#### Tarefa escrita:
Responda às perguntas abaixo com base na entrevista apresentada mais adiante.
(a) Por quantos anos o irmão do entrevistado usou drogas?
(b) Em quais duas Copas o entrevistado diz ter estado, e em que anos?
(c) Qual estádio, na opinião do entrevistado, deveria ter sido reformado para receber a abertura da Copa em São Paulo?

#### Trecho selecionado:
A mãe do Alexandre disse que ele usa drogas. Você já falou com ele sobre isso?
Ele me garantiu que não consome nada. Ninguém vai me enganar, meu irmão usou drogas por 15 anos. O Alexandre não conseguiria me enrolar. Acho que a mãe dele estava desesperada porque o garoto acordou para a situação. Ela não trabalha e sempre viveu da pensão do menino. Agora ele quer ter liberdade, quer viver a vida e seguir o seu caminho. Eu respeito, admiro e apoio.
Como você reagiu quando o Alexandre assumiu que era homossexual nas páginas de uma revista gay?
Para mim, ele não assumiu. Mas vejo traços. Pode ser coisa de pai enganado, mas tanto eu quanto a terapeuta não temos certeza disso. Talvez seja uma fuga, uma consequência da convivência apenas com a mãe, que é muito afetada. Não vejo problema com a opção sexual dele, só falo que ele tem de ser íntegro, honesto e trabalhador. Até porque a opção sexual é algo íntimo demais. Só acho que tem que ser algo discreto. O garoto vai fazer 17 anos, ainda é uma criança.
Voltando ao futebol, o Neymar é mesmo o cara?
É muito cedo para jogar toda a responsabilidade em cima dele. Dentro de um time forte, de um bom elenco, ele é o cara que vai se destacar e se sobressair. Esse é o maior desafio da Seleção. Meu único medo é que o Neymar perca o foco.
E o técnico Mano Menezes, dura até a Copa de 2014?
Tenho dúvidas. Não dá para esperar mais, temos que ganhar essa Copa. Gosto do estilo do Mano, ele tem um modo de agir parecido com o meu – não se abate nas derrotas nem se empolga muito quando está por cima. Só que a pressão é muito grande. É aquela coisa: os dois cargos mais importantes do Brasil são o de presidente da República e o de técnico da Seleção.
Vamos passar vergonha com a Copa feita no Brasil?
Não, vamos nos orgulhar muito. Estive em duas Copas, na França, em 1998, e na África do Sul, no ano passado. Sei que o Brasil está preparado, mesmo com os estádios ainda em obras. Só acho uma coisa: nada contra o Corinthians ou o Andrés (Sanchez, presidente do clube), mas acho que o Morumbi deveria ter sido reformado para receber a abertura da Copa em São Paulo. Tínhamos de contar com o charme daquele estádio. A briga política foi muito feia.

#### Material de dados:
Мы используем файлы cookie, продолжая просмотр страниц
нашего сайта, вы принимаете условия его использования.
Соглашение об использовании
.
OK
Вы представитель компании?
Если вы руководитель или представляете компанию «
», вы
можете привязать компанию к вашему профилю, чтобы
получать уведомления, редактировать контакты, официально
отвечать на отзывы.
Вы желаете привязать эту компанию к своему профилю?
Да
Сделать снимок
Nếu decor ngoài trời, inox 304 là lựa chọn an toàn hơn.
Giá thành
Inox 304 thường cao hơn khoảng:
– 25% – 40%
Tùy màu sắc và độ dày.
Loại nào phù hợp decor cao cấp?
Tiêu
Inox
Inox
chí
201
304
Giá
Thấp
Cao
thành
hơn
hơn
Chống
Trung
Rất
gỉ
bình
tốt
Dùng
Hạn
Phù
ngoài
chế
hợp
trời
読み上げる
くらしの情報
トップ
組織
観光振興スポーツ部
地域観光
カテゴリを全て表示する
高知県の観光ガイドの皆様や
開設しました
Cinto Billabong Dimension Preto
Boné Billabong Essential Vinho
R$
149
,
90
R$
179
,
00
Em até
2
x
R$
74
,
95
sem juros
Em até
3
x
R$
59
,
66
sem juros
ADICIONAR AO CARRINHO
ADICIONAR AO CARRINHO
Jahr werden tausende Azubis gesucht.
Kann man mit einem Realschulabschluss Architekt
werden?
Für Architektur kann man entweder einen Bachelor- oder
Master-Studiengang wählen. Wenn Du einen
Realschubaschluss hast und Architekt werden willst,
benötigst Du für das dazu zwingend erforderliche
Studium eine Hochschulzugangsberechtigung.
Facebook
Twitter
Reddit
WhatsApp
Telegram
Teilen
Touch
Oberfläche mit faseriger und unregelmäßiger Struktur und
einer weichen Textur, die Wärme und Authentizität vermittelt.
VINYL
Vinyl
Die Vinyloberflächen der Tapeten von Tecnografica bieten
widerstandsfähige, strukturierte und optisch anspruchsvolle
==
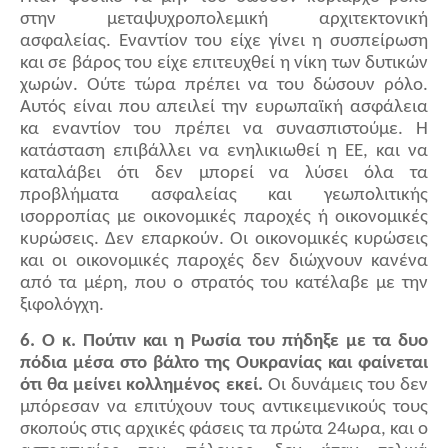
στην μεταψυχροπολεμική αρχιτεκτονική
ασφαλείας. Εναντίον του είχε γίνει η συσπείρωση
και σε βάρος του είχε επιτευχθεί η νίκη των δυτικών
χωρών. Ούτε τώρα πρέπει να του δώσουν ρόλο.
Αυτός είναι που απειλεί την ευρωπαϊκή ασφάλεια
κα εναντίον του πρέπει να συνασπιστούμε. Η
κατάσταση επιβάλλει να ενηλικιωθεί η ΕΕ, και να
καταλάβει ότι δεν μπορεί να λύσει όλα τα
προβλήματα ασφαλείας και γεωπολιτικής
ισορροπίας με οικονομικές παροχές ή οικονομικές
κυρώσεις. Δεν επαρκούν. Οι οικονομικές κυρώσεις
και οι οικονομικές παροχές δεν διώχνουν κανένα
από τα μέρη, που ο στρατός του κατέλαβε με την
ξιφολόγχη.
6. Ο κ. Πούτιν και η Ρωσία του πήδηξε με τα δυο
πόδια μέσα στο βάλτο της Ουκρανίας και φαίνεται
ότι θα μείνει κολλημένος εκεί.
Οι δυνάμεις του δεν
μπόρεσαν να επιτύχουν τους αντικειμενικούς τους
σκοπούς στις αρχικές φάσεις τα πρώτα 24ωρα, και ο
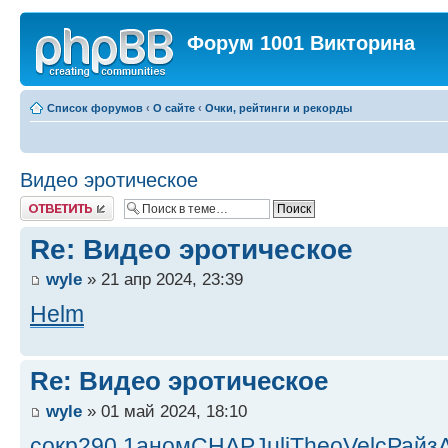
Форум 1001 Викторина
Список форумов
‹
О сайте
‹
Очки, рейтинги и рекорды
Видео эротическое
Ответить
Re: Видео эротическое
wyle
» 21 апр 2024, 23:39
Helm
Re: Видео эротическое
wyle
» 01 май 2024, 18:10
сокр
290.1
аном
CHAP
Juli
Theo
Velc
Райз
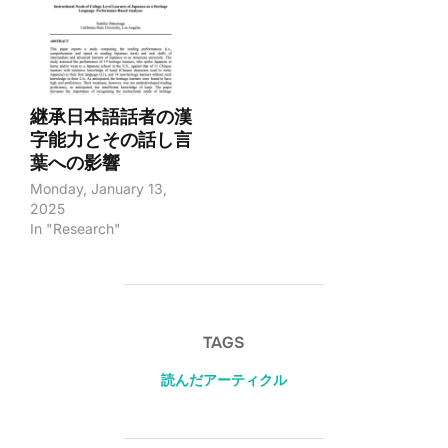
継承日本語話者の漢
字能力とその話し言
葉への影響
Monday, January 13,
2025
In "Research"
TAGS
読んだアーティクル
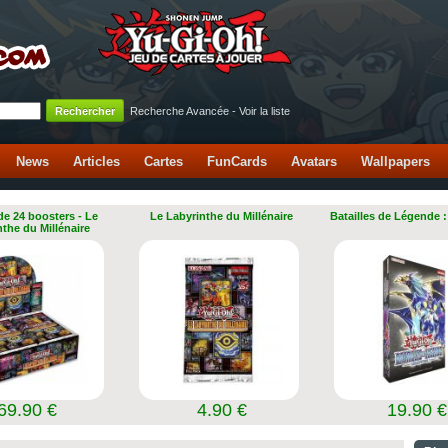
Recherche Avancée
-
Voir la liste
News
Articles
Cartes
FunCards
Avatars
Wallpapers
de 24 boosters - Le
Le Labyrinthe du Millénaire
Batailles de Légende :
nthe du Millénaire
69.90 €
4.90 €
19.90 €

#### Resultado do exercício:
(a) Por 15 anos.
(b) Na França, em 1998, e na África do Sul, no ano anterior ao da entrevista.
(c) O Morumbi.